Your cyborgs can survive without eating in the typical mammalian sense. But the living tissues must take in water, nutrients, oxygen, and glucose in a properly maintained balance. In living beings, a complex series of systems do all of this.

If you take those systems out of your cyborgs, then you will need to replace it with some sort of equivalent mechanical system. This reminds me of the scene in the original RoboCop where Robocop is eating baby food. His metal system had a battery. His living systems still needed energy to fuel those living cells. You could have some mechanical organ that combines compressed oxygen with a pre-mixed solution of glucose, water, and nutrients, and then circulates that mix to your tissues.

But the tissues must have these things or they die. Cells don't survive without them. See also cellular metabolism.

Also, cells don't really live all that long on their own, even with proper nutrients. They are constantly dividing and dying, replacing old cells with new. So the tissues your cyborg leaves the factory with will be constantly replaced throughout it's design life with new tissues. This is called Apoptosis.

• Yes, if you do it like Robocop with parts from a human being. But I think all that you brought up can be solved by creating the right tissue and using the battery wisely and just having really good resource management from the sci-fi tissue in symbiosis with the "mechanical" parts – Raditz_35 Jun 20 '17 at 14:44
• The living tissues will still require some source of nutrients, minerals, glucose, water, oxygen, etc. These aren't optional. They are required for biological processes. – CaM Jun 20 '17 at 14:47
• I'd argue they are not optional for muscular tissues, at least. en.wikipedia.org/wiki/Metabolism – CaM Jun 20 '17 at 14:54
• you can regenerate them with your battery Mm, this I want to see. Go on, how does that work? – Draco18s Jun 20 '17 at 14:56
• @Raditz_35 You're making an extraordinary claim. While I'm sure that it's theoretically possible to reconstitute glucose out of cellular waste material (afterall, plants and bacteria manage it), you're trying to do so with electricity as the power source. yourlogicalfallacyis.com/burden-of-proof – Draco18s Jun 20 '17 at 15:28

Muscle cells need to be supplied with glucose and oxygen; the glucose is carried dissolved in blood plasma, while the oxygen is carried by red blood cells.

• Red blood cells are good for 3 or 4 months, after which they must be replaced. In part, degraded red blood cells are recycled; but certain compounds cannot be recycled. For example, degraded heme is converted to bilirubin (which needs to be removed from the blood stream and excreted) and new heme must be synthesized, ultimately from proteins (and of course some iron) taken as food.

• The glucose is used as an energy source and needs to be replaced either from an external source or by using up some fat. Eventually all fat will be used up and new fat or glucose will have to be taken up as food.
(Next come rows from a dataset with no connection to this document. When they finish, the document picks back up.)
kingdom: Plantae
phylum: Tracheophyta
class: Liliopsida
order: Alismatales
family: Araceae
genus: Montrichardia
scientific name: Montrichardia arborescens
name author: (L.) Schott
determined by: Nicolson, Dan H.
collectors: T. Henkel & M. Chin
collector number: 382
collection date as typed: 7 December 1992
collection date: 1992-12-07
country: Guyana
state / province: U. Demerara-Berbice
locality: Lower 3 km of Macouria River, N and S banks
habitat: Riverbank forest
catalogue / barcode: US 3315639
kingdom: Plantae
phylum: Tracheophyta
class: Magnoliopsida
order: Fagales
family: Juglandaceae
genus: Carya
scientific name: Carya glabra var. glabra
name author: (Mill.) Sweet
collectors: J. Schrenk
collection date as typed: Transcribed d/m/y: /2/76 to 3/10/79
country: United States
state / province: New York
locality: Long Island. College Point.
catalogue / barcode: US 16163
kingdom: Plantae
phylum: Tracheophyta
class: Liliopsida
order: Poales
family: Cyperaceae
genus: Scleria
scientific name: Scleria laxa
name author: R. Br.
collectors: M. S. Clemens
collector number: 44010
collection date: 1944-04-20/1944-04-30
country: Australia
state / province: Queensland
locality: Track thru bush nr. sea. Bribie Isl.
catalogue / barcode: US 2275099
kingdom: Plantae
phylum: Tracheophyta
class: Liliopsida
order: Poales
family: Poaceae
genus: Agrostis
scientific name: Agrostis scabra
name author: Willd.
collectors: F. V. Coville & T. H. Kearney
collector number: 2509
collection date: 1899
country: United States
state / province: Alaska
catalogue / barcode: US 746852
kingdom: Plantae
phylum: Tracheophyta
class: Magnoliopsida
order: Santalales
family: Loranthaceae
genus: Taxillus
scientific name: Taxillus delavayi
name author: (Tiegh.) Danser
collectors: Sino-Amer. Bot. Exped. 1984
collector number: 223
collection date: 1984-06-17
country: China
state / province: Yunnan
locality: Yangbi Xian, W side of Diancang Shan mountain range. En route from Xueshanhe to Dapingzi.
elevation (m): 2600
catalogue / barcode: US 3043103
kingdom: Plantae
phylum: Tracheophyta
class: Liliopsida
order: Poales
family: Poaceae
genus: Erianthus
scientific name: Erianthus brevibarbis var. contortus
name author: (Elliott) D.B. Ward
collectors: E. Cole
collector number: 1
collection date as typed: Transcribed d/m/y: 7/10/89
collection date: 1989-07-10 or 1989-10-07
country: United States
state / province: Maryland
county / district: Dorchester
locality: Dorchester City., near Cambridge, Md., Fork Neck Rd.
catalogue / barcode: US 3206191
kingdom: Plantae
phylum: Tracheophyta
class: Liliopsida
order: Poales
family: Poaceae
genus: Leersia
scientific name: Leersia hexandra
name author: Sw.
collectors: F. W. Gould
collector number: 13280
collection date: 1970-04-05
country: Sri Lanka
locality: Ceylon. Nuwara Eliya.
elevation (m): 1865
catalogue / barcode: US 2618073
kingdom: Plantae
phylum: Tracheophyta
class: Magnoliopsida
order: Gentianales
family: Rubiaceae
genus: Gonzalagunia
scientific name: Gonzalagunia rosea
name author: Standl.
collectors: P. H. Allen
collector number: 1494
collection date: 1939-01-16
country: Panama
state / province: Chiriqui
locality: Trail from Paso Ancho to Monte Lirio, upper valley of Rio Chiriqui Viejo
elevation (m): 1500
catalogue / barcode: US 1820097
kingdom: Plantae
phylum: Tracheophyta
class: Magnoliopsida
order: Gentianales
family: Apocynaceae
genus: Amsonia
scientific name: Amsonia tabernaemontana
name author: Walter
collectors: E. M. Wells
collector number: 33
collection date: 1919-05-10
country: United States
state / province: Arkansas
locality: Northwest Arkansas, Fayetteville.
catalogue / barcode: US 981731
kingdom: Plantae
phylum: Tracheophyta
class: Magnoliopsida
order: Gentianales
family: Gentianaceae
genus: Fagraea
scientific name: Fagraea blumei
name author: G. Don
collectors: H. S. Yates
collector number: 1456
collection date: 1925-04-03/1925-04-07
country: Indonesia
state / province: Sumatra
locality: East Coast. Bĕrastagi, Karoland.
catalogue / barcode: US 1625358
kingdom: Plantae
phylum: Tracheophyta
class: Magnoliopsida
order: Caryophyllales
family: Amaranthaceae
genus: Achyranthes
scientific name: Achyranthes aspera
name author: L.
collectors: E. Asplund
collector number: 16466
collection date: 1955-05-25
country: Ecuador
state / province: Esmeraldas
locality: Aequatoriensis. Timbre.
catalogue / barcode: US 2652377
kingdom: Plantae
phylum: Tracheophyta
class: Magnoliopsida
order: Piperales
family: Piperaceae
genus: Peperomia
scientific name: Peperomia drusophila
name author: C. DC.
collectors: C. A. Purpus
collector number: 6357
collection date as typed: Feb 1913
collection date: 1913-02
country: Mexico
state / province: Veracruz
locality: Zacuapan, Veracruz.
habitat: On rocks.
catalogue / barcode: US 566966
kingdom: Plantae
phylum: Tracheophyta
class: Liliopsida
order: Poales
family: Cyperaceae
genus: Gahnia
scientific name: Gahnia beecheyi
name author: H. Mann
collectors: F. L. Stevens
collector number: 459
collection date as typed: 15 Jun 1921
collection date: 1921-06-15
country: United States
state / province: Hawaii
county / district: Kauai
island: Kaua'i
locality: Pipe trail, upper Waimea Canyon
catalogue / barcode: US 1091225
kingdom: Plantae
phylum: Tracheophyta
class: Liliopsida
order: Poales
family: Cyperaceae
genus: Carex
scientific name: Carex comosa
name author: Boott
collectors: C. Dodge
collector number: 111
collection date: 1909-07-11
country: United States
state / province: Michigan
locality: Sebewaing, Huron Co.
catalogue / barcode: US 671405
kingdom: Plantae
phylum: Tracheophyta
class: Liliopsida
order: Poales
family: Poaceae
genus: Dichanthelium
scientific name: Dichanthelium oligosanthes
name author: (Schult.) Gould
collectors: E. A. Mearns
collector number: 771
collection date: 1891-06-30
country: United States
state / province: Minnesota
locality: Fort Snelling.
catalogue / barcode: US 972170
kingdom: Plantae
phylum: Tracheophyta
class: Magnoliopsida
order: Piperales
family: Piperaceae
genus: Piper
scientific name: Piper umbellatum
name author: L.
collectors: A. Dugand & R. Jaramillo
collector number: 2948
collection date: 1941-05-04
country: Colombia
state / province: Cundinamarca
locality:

All in all, biological components are made to work by exchanging matter and energy with the environment. That's just how biology works.

Note that the cyborgs don't necessarily need to eat in the traditional sense; you may imagine that all required replacement substances are supplied ready made in some sort of fuel-like mixture. But they need to take in water and to excrete urine, unless they have high-capacity internal tanks.